- Material for this task:
[Start of Attachment]

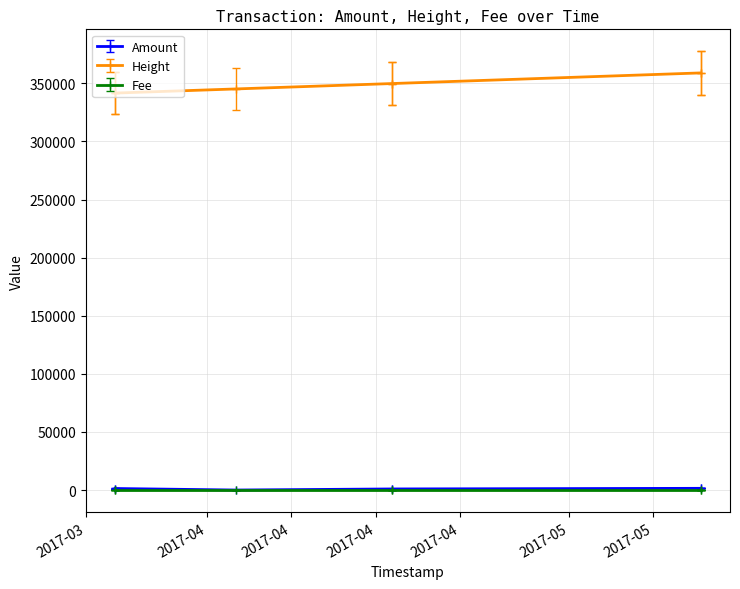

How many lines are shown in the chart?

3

[End of Attachment]
[Start of Attachment]

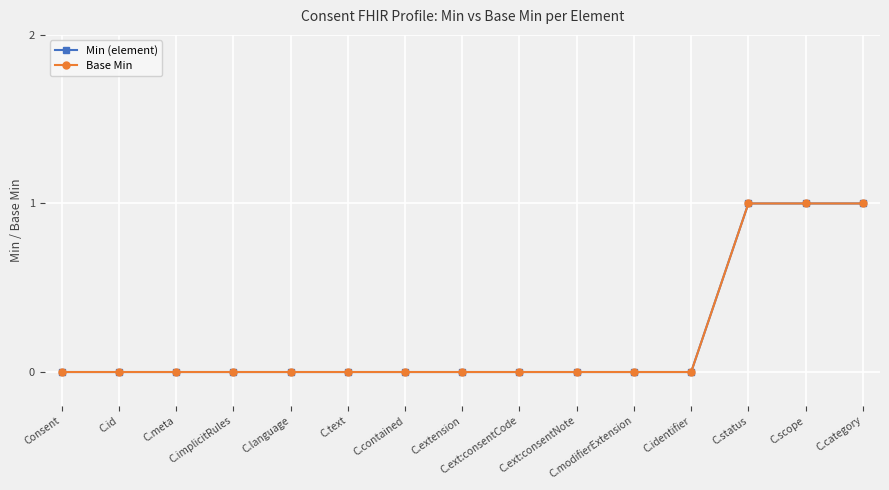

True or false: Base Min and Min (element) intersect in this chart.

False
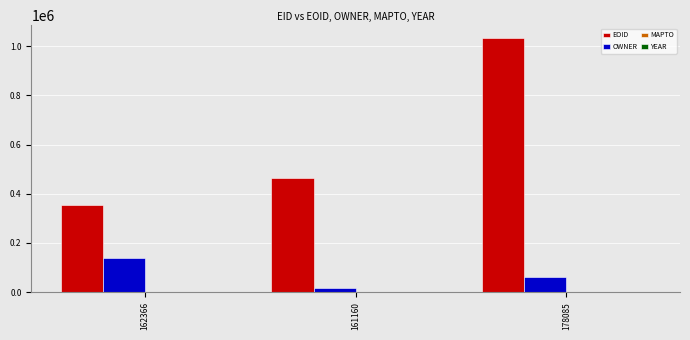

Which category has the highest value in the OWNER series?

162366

[End of Attachment]
[Start of Attachment]

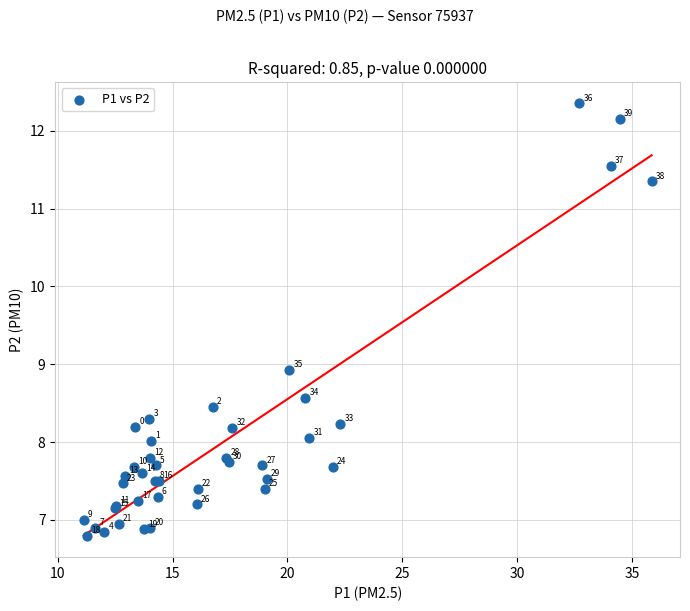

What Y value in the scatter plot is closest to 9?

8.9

[End of Attachment]

- What you have to do: Format the part of the material that opens with the line containing "True or false: Base" and closes with the line containing "Which category has" as a JSON list of strings, one string per line, leaving out blank lines. Omit the picture placeholder from the list.

- Final answer:
[
  "True or false: Base Min and Min (element) intersect in this chart.",
  "False",
  "Which category has the highest value in the OWNER series?"
]